» Text shown:
Good Action Defined By WCAB
- Posted By: Harvey Brown
- May 1, 2001
The Workers’ Compensation-Appeals Board (WCAB) recently issued an Opinion and Decision After Reconsideration (En.Banc) defining a good faith personnel defense in a psychiatric case. The applicant was a salesman and was assigned a territory with his employer. Before taking a vacation/leave of absence the applicant filed a workers’ compensation claim for orthopedic and psychiatric injury. The applicant alleged his supervisor harassed and discriminated against him.
At the trial AOE-COE was raised as an issue. The defense of a good faith personnel action pursuant to Labor Code section 3208.3 (h) was raised. The only witness at the hearing was the applicant. The matter was taken off calendar for further medical and then another hearing took place in which, the applicant’s supervisor testified.
The Workers’ Compensation Judge (WCJ) found the psychiatric injury compensable and determined there was no good faith personnel defense. Thus, this is the decision on appeal.

» Required action 1: In the article on the WCAB's good faith personnel defense decision, who was the only witness at the trial?
» Required action 2: Continue the article on the WCAB's good faith personnel defense decision from its last sentence onward.

» Record extracts:

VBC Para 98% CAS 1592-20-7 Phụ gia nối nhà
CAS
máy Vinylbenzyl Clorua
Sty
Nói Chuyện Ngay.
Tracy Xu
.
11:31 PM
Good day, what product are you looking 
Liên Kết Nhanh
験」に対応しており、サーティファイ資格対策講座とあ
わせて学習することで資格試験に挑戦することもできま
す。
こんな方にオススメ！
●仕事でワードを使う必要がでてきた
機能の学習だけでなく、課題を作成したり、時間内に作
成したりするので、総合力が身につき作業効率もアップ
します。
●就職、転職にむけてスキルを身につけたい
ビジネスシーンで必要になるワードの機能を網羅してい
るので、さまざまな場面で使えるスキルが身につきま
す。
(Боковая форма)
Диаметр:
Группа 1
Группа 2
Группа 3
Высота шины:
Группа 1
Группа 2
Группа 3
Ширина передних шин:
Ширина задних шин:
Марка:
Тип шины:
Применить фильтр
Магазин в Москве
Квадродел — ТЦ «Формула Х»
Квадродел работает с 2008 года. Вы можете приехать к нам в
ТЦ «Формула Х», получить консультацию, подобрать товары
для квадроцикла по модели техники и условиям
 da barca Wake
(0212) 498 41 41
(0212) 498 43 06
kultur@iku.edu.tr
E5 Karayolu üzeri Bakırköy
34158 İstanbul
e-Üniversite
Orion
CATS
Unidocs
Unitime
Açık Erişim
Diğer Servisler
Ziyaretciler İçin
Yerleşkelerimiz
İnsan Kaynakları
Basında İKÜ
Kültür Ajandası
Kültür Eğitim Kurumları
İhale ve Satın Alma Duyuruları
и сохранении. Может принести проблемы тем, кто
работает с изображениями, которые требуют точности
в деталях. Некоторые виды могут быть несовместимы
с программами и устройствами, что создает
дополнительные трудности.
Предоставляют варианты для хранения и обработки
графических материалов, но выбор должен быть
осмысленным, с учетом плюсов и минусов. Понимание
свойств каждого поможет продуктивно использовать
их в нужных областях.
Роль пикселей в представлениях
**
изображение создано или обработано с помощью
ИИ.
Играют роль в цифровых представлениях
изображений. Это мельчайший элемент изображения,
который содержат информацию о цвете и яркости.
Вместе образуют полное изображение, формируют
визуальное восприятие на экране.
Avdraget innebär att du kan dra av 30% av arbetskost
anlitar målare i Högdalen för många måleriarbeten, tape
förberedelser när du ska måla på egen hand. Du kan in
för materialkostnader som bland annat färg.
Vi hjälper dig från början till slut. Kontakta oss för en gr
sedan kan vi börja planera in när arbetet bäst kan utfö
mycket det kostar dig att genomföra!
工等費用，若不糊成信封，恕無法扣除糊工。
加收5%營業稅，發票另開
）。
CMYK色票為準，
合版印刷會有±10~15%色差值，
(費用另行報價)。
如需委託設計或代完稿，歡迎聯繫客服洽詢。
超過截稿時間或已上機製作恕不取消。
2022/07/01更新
--
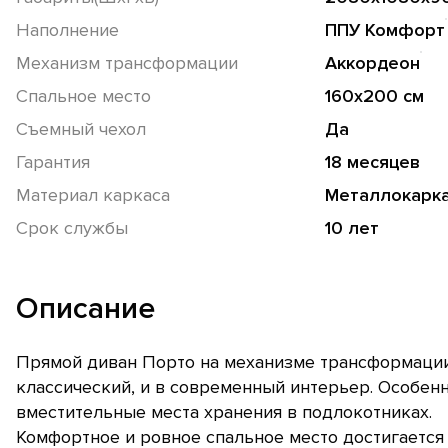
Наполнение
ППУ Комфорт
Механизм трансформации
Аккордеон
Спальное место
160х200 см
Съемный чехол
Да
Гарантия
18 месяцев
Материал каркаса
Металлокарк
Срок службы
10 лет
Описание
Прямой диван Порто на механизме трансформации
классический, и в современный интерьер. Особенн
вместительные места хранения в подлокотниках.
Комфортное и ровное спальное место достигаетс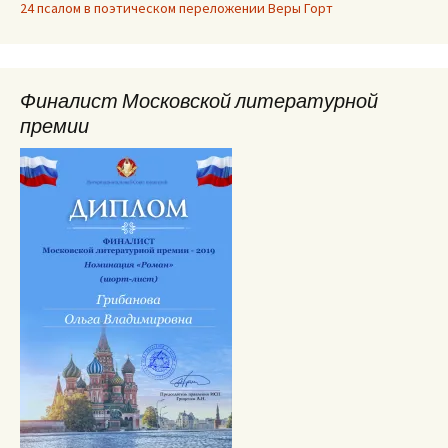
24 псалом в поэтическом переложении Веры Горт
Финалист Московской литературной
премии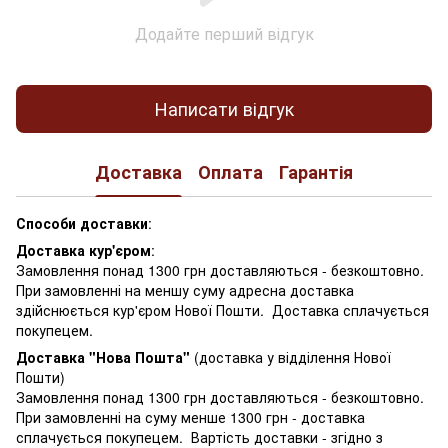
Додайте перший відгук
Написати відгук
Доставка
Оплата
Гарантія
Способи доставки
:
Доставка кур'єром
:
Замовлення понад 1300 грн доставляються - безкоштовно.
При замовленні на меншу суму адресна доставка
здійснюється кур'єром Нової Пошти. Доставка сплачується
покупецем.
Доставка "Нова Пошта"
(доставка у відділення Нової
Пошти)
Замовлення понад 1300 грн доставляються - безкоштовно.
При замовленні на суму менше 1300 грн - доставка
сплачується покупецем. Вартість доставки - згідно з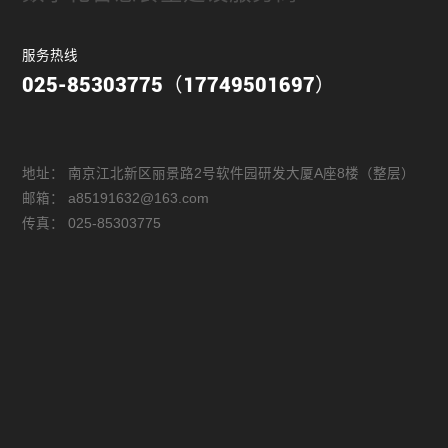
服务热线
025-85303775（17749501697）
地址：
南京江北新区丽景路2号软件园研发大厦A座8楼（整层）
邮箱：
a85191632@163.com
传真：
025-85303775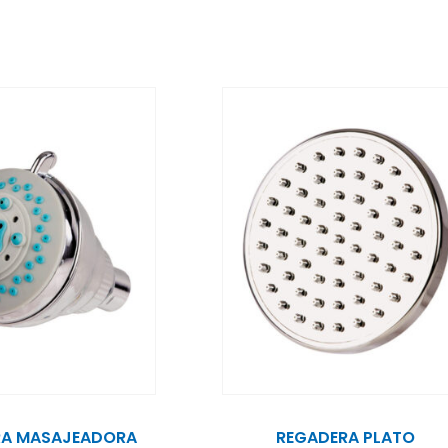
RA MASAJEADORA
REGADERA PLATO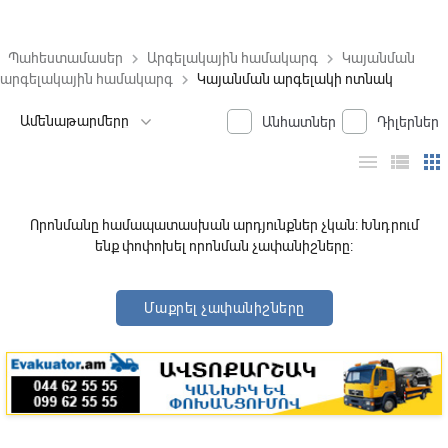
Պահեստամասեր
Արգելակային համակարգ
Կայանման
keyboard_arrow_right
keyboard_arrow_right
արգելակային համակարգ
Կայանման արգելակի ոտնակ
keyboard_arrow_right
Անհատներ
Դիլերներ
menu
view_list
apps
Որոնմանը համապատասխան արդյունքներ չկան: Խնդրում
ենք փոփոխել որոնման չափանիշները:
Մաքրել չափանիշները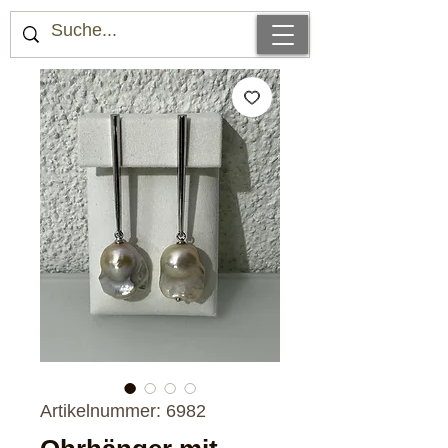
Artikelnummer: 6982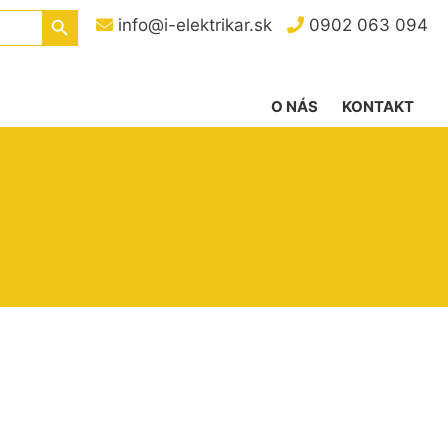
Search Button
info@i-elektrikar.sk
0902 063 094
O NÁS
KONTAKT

» Result 1: The applicant.

» Result 2:
The first issue to decide in a psychiatric case is whether actual events of employment are involved in the allegation. This is not a medical issue and cannot be decided by medical opinion. This is a legal/factual determination to be made by the trier of fact, the WCJ.
The next determination is whether these actual events were the predominant cause of the psychiatric injury. This is a medical determination. This requires competent medical evidence. Labor Code section 3208.3 states the causation threshold is either (a) predominant as to all causes combined or(b) substantial cause where the injury resulted from a violent act. Predominant as to all causes was not defined in the code, but judicially interpreted to mean that the work cause was greater than 50% of all causes. Substantial cause is defined in the Code as at least 35-40% of all sources combined.
If the foregoing are found then the WCJ must determine whether the actual events of employment were personnel actions. If so, it must be determined whether they were lawful, nondiscriminatory and in good faith. This is a legal/factual determination to be made by the WCJ, not the psychiatrist. This opinion cites other cases for guidelines in making this determination.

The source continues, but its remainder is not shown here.